EXTRACTED RECORDS:
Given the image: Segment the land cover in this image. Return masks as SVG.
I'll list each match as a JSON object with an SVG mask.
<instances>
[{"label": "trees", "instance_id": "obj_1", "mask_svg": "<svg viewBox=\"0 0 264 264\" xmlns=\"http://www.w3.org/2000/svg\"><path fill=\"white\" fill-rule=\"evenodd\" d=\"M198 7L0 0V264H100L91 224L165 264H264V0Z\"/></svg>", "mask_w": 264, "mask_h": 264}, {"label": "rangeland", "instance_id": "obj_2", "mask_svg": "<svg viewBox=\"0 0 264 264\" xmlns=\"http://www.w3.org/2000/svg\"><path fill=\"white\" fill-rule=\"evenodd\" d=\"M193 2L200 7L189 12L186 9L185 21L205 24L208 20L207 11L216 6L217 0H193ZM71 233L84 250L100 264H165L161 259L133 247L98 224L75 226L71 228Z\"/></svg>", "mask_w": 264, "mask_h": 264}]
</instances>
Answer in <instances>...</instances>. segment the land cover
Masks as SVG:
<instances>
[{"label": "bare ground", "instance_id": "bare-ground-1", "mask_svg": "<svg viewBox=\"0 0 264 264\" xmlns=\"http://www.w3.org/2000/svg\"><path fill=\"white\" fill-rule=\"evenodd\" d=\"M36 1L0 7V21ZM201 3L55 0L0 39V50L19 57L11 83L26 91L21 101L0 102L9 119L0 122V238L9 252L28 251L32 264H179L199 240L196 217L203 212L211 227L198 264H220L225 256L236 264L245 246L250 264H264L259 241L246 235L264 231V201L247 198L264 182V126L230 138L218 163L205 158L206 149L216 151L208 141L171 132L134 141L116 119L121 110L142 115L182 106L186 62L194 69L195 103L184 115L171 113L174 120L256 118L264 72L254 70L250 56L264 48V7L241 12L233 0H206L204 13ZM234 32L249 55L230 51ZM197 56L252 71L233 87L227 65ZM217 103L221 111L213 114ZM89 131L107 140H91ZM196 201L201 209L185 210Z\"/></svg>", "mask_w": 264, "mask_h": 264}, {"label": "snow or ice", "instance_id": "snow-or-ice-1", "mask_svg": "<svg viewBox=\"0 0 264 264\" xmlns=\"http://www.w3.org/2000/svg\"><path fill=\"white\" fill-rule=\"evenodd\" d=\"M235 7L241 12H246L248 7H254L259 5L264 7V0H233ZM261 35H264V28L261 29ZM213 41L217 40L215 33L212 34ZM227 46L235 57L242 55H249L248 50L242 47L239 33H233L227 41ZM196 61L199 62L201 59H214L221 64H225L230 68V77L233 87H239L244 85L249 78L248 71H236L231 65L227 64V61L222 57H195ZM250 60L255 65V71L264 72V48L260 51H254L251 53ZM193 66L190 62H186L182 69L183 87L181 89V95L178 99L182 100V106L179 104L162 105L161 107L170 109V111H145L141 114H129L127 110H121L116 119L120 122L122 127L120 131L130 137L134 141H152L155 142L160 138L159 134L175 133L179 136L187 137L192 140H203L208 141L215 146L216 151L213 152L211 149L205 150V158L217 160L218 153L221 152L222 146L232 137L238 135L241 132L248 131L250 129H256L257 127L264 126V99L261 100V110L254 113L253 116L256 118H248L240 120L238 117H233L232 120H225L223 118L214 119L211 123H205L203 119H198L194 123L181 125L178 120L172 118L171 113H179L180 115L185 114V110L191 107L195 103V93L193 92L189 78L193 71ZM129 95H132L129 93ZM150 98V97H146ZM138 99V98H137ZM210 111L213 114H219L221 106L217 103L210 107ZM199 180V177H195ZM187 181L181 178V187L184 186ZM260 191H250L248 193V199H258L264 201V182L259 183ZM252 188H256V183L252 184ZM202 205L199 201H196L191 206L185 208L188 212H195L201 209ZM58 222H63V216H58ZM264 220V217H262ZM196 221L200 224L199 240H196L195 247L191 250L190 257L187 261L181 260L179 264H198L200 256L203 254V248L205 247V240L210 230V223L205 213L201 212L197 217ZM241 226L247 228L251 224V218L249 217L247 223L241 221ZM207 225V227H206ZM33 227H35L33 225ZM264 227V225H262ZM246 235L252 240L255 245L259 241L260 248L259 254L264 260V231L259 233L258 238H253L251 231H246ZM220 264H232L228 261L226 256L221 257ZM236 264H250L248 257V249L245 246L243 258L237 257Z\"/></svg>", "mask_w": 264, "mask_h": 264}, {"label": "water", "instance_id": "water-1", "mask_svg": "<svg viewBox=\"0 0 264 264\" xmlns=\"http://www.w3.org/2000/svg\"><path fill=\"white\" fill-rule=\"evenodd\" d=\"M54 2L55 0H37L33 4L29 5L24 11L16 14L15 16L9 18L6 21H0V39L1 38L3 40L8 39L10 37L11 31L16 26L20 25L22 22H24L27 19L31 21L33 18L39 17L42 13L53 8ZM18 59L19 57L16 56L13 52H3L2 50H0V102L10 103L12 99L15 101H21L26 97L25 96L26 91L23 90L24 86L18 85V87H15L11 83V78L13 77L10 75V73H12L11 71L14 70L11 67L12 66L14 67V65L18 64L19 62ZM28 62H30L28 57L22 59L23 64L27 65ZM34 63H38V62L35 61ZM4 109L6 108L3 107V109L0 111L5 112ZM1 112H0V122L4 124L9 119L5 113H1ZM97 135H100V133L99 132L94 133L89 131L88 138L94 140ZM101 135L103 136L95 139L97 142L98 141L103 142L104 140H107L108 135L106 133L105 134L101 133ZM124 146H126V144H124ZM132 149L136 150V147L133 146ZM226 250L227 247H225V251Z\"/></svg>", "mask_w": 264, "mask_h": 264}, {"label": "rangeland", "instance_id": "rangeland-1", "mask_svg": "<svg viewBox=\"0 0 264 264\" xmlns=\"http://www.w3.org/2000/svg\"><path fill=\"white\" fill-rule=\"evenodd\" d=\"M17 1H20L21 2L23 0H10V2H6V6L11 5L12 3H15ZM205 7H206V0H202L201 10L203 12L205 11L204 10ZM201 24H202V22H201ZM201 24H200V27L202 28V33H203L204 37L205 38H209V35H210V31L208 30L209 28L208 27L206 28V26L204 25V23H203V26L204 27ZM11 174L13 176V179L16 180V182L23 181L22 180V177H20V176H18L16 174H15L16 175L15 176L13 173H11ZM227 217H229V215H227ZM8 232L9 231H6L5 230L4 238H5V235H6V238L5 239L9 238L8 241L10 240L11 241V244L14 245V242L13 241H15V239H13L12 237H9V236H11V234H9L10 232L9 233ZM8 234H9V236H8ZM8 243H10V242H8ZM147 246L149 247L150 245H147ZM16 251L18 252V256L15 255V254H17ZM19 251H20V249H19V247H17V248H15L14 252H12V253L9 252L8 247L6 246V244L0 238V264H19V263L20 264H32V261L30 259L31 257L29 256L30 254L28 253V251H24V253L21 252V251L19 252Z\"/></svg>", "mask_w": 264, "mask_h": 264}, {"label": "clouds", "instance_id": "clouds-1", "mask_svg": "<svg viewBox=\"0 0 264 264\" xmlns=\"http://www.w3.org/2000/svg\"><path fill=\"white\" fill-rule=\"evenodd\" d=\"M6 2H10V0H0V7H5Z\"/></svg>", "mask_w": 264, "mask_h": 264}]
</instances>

WRITTEN REQUEST: Print every record exactly as it was given.

RESULT FOR THIS EXERCISE:
Given the image: Segment the land cover in this image. Return masks as SVG.
I'll list each match as a JSON object with an SVG mask.
<instances>
[{"label": "trees", "instance_id": "obj_1", "mask_svg": "<svg viewBox=\"0 0 264 264\" xmlns=\"http://www.w3.org/2000/svg\"><path fill=\"white\" fill-rule=\"evenodd\" d=\"M198 7L0 0V264H100L91 224L165 264H264V0Z\"/></svg>", "mask_w": 264, "mask_h": 264}, {"label": "rangeland", "instance_id": "obj_2", "mask_svg": "<svg viewBox=\"0 0 264 264\" xmlns=\"http://www.w3.org/2000/svg\"><path fill=\"white\" fill-rule=\"evenodd\" d=\"M193 2L200 7L189 12L186 9L185 21L205 24L208 20L207 11L216 6L217 0H193ZM71 233L84 250L100 264H165L161 259L133 247L98 224L75 226L71 228Z\"/></svg>", "mask_w": 264, "mask_h": 264}]
</instances>
Answer in <instances>...</instances>. segment the land cover
Masks as SVG:
<instances>
[{"label": "bare ground", "instance_id": "bare-ground-1", "mask_svg": "<svg viewBox=\"0 0 264 264\" xmlns=\"http://www.w3.org/2000/svg\"><path fill=\"white\" fill-rule=\"evenodd\" d=\"M36 1L0 7V21ZM201 3L55 0L0 39V50L19 57L11 83L26 91L21 101L0 102L9 119L0 122V238L9 252L28 251L32 264H179L199 240L196 217L203 212L211 227L198 264H220L225 256L236 264L245 246L250 264H264L259 241L246 235L264 231V201L247 198L264 182V126L230 138L218 163L205 158L206 149L216 151L208 141L171 132L134 141L116 119L121 110L142 115L182 106L186 62L194 69L195 103L184 115L171 113L174 120L256 118L264 72L254 70L250 56L264 48V7L241 12L233 0H206L204 13ZM234 32L249 55L230 51ZM197 56L252 71L233 87L227 65ZM217 103L221 111L213 114ZM89 131L107 140H91ZM196 201L201 209L185 210Z\"/></svg>", "mask_w": 264, "mask_h": 264}, {"label": "snow or ice", "instance_id": "snow-or-ice-1", "mask_svg": "<svg viewBox=\"0 0 264 264\" xmlns=\"http://www.w3.org/2000/svg\"><path fill=\"white\" fill-rule=\"evenodd\" d=\"M235 7L241 12H246L248 7H254L259 5L264 7V0H233ZM261 35H264V28L261 29ZM213 41L217 40L215 33L212 34ZM227 46L235 57L242 55H249L248 50L242 47L239 33H233L227 41ZM196 61L199 62L201 59H214L221 64H225L230 68V77L233 87H239L244 85L249 78L248 71H236L231 65L227 64V61L222 57H195ZM250 60L255 65V71L264 72V48L260 51H254L251 53ZM193 66L190 62H186L182 69L183 87L181 89V95L178 99L182 100V106L179 104L162 105L161 107L170 109V111H145L141 114H129L127 110H121L116 119L120 122L122 127L120 131L130 137L134 141H152L155 142L160 138L159 134L175 133L179 136L187 137L192 140H203L208 141L215 146L216 151L213 152L211 149L205 150V158L217 160L218 153L221 152L222 146L232 137L238 135L241 132L248 131L250 129H256L257 127L264 126V99L261 100V110L254 113L253 116L256 118H248L240 120L238 117H233L232 120H225L223 118L214 119L211 123H205L203 119H198L194 123L181 125L178 120L172 118L171 113H179L180 115L185 114V110L191 107L195 103V93L193 92L189 78L193 71ZM129 95H132L129 93ZM150 98V97H146ZM138 99V98H137ZM210 111L213 114H219L221 106L217 103L210 107ZM199 180V177H195ZM187 181L181 178V187L184 186ZM260 191H250L248 193V199H258L264 201V182L259 183ZM252 188H256V183L252 184ZM202 205L199 201H196L191 206L185 208L188 212H195L201 209ZM58 222H63V216H58ZM264 220V217H262ZM196 221L200 224L199 240H196L195 247L191 250L190 257L187 261L181 260L179 264H198L200 256L203 254V248L205 247V240L210 230V223L205 213L201 212L197 217ZM241 226L247 228L251 224V218L249 217L247 223L241 221ZM207 225V227H206ZM33 227H35L33 225ZM264 227V225H262ZM246 235L252 240L255 245L259 241L260 248L259 254L264 260V231L259 233L258 238H253L251 231H246ZM220 264H232L228 261L226 256L221 257ZM236 264H250L248 257V249L245 246L243 258L237 257Z\"/></svg>", "mask_w": 264, "mask_h": 264}, {"label": "water", "instance_id": "water-1", "mask_svg": "<svg viewBox=\"0 0 264 264\" xmlns=\"http://www.w3.org/2000/svg\"><path fill=\"white\" fill-rule=\"evenodd\" d=\"M54 2L55 0H37L33 4L29 5L24 11L16 14L15 16L9 18L6 21H0V39L1 38L3 40L8 39L10 37L11 31L16 26L20 25L22 22H24L27 19L31 21L33 18L39 17L42 13L53 8ZM18 59L19 57L16 56L13 52H3L2 50H0V102L10 103L12 99L15 101H21L26 97L25 96L26 91L23 90L24 86L18 85V87H15L11 83V78L13 77L10 75V73H12L11 71L14 70L11 67L12 66L14 67V65L18 64L19 62ZM28 62H30L28 57L22 59L23 64L27 65ZM34 63H38V62L35 61ZM4 109L6 108L3 107V109L0 111L5 112ZM1 112H0V122L4 124L9 119L5 113H1ZM97 135H100V133L99 132L94 133L89 131L88 138L94 140ZM101 135L103 136L95 139L97 142L98 141L103 142L104 140H107L108 135L106 133L105 134L101 133ZM124 146H126V144H124ZM132 149L136 150V147L133 146ZM226 250L227 247H225V251Z\"/></svg>", "mask_w": 264, "mask_h": 264}, {"label": "rangeland", "instance_id": "rangeland-1", "mask_svg": "<svg viewBox=\"0 0 264 264\" xmlns=\"http://www.w3.org/2000/svg\"><path fill=\"white\" fill-rule=\"evenodd\" d=\"M17 1H20L21 2L23 0H10V2H6V6L11 5L12 3H15ZM205 7H206V0H202L201 10L203 12L205 11L204 10ZM201 24H202V22H201ZM201 24H200V27L202 28V33H203L204 37L205 38H209V35H210V31L208 30L209 28L208 27L206 28V26L204 25V23H203V26L204 27ZM11 174L13 176V179L16 180V182L23 181L22 180V177H20V176H18L16 174H15L16 175L15 176L13 173H11ZM227 217H229V215H227ZM8 232L9 231H6L5 230L4 238H5V235H6V238L5 239L9 238L8 241L10 240L11 241V244L14 245V242L13 241H15V239H13L12 237H9V236H11V234H9L10 232L9 233ZM8 234H9V236H8ZM8 243H10V242H8ZM147 246L149 247L150 245H147ZM16 251L18 252V256L15 255V254H17ZM19 251H20V249H19V247H17V248H15L14 252H12V253L9 252L8 247L6 246V244L0 238V264H19V263L20 264H32V261L30 259L31 257L29 256L30 254L28 253V251H24V253L21 252V251L19 252Z\"/></svg>", "mask_w": 264, "mask_h": 264}, {"label": "clouds", "instance_id": "clouds-1", "mask_svg": "<svg viewBox=\"0 0 264 264\" xmlns=\"http://www.w3.org/2000/svg\"><path fill=\"white\" fill-rule=\"evenodd\" d=\"M6 2H10V0H0V7H5Z\"/></svg>", "mask_w": 264, "mask_h": 264}]
</instances>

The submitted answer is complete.